GST council to finalise rules for new tax regime today

GST council to finalise rules for new tax regime today

GST will subsume excise duty, service tax and other local levies.

The Dollar Business Bureau 

After the Lok Sabha approved the four supplementary GST legislations - Central GST (CGST), Integrated GST (IGST), Union Territory GST (UTGST) and the Compensation law, the Centre and the State governments will on Friday come up with the final rules and regulations of the new tax framework.

The GST Council has already cleared five sets of norms pertaining to registration, payments, refund, invoice and returns. However, these sets of rules will need some minor tweaking by the council.

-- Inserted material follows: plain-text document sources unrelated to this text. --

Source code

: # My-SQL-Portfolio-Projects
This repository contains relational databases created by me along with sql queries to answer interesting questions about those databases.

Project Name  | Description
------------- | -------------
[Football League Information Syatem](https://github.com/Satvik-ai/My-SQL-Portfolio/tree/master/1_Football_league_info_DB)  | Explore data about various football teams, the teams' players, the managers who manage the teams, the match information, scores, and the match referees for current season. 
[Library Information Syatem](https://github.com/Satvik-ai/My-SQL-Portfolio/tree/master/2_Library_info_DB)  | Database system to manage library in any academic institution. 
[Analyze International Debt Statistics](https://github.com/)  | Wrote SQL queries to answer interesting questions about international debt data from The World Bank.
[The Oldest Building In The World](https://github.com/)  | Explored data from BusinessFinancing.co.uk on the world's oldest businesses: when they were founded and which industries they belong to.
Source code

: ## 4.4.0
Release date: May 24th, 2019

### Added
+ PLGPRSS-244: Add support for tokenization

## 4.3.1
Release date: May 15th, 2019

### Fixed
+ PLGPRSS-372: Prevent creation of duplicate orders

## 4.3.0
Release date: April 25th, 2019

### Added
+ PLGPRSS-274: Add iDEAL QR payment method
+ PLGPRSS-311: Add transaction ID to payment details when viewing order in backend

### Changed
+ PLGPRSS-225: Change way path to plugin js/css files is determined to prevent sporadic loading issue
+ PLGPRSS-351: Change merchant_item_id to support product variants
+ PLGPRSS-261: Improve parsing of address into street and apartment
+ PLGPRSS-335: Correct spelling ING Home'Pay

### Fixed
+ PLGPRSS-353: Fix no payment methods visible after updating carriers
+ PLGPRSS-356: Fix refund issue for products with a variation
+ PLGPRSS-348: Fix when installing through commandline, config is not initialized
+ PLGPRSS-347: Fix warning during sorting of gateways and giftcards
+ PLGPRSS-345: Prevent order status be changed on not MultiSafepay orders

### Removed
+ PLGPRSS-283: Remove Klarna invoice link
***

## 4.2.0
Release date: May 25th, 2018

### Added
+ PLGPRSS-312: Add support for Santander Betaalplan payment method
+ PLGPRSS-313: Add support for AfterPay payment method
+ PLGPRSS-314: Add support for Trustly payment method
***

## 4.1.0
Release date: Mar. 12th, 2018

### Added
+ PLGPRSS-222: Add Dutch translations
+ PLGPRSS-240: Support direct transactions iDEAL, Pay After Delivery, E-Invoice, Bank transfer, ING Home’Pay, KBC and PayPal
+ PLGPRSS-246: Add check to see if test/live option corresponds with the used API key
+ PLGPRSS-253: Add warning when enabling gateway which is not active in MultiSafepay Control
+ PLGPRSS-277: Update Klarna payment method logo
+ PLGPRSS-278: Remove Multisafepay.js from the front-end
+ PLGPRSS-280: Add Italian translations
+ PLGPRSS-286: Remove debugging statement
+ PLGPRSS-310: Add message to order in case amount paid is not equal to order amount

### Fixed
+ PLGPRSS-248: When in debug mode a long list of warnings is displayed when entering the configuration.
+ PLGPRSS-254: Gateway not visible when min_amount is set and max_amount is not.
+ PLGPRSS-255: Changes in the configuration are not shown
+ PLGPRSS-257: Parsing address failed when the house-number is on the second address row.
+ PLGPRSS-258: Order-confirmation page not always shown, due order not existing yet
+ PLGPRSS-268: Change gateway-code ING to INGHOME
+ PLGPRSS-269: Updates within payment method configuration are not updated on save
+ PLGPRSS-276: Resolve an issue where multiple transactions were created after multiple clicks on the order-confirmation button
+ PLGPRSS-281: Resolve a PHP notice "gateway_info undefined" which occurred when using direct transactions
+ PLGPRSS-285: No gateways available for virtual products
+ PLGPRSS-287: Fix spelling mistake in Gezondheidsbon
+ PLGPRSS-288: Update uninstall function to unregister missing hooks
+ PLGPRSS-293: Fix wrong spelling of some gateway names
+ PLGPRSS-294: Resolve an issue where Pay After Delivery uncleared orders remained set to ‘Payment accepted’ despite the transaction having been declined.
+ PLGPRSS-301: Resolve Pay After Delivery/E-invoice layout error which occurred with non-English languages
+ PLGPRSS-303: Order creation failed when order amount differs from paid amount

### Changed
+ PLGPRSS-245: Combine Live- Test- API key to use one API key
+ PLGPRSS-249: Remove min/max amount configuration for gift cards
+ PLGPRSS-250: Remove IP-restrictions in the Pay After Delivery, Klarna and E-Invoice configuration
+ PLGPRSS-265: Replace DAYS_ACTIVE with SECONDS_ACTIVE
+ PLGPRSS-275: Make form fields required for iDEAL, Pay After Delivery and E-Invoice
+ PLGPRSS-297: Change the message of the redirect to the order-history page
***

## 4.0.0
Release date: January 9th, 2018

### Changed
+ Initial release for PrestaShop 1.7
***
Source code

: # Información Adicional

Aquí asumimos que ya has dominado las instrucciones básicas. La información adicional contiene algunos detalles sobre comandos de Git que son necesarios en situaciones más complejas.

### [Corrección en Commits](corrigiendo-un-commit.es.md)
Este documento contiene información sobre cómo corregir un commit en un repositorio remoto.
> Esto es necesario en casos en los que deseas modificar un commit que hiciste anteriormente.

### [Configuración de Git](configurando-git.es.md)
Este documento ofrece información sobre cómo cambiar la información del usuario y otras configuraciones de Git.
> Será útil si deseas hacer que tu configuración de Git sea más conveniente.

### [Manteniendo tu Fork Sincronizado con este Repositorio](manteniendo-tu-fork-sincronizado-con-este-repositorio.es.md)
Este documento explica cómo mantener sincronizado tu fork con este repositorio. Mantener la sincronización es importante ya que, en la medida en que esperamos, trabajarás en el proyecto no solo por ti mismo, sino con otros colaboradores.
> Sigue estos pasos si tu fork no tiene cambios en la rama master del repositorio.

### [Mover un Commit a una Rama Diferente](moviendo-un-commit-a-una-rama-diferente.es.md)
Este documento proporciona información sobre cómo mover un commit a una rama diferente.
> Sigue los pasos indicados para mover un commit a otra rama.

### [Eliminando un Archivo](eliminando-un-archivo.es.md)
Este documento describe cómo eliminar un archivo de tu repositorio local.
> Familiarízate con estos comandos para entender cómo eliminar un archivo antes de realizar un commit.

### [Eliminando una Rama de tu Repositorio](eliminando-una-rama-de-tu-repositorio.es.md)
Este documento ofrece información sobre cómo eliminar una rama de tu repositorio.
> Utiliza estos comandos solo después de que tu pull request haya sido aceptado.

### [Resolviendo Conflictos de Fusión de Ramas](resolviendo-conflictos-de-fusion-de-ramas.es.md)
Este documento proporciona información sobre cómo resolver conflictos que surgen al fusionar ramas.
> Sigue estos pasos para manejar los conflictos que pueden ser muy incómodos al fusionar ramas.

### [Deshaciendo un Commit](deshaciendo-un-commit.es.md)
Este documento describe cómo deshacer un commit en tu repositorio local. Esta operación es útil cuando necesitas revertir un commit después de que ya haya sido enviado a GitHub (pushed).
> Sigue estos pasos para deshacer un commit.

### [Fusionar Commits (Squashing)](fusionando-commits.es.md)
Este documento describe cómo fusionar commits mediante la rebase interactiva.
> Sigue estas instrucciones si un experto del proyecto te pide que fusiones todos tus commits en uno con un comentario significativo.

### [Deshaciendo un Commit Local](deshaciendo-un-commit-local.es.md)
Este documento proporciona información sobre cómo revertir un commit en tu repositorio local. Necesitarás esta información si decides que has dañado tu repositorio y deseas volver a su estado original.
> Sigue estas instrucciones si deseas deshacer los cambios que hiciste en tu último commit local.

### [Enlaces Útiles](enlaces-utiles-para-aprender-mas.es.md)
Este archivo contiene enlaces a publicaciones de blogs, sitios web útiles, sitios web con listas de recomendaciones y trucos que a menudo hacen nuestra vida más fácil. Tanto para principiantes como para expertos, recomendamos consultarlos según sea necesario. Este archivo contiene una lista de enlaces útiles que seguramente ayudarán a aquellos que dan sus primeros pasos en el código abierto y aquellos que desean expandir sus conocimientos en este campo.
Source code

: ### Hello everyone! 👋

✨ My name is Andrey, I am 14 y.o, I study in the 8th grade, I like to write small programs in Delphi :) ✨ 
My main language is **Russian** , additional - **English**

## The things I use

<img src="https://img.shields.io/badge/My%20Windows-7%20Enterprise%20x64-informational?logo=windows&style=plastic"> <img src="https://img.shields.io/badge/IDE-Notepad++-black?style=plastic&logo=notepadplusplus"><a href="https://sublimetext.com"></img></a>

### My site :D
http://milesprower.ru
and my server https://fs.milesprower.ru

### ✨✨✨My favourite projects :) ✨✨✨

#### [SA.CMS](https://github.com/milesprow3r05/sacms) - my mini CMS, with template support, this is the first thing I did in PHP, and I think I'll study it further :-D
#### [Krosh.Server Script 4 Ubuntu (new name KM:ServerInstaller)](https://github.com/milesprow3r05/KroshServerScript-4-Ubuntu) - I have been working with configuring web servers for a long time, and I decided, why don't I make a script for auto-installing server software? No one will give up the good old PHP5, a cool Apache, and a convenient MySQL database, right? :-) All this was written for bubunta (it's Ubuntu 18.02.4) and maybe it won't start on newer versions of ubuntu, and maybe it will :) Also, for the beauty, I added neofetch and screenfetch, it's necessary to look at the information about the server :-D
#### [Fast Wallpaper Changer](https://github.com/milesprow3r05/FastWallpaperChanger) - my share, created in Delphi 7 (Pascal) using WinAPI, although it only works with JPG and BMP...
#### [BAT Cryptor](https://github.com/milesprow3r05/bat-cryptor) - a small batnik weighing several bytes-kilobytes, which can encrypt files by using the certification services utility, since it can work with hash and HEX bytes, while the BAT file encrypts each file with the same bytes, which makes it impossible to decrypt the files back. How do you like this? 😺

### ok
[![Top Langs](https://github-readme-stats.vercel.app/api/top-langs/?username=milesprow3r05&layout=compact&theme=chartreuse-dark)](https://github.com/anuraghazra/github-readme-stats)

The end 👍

The GST Council will discuss four more rules related to composition, valuation, input tax credit and transitions. The similar rules for registration, payment, returns, invoice and refund will be made as one and presented before the Council.

The GST will subsume excise duty, service tax and other local levies. Existing service tax, excise and VAT assessees will migrate to the new tax framework by registering on the GSTN portal.  60% of those assessees have already been migrated to the Goods and Services Tax Network.

The GST Council has come up with a four-tier tax structure - 5, 12, 18 and 28%. The luxury and demerit goods will attract a cess to compensate states for revenue loss in the first five years of GST implementation.

Luxury cars and aerated drinks will attract a cess of 15%, and pan masala will have 135% cap on it. Tobacco cess has been capped at a mixture of Rs.4,170 per 1,000 sticks or ad valorem of 290%. Cess on coal will at Rs.400 per tonne.

Meanwhile, the Central GST (CGST) law has a peak rate at 20% while the State GST (SGST) law has been pegged at a similar rate, which takes the peak rate to 40% coming into force only in financial exigencies.

The government has set up ten working groups to understand and deliberate upon issues faced by trade and industry across various sectors to ensure the GST framework undergoes a smooth transition.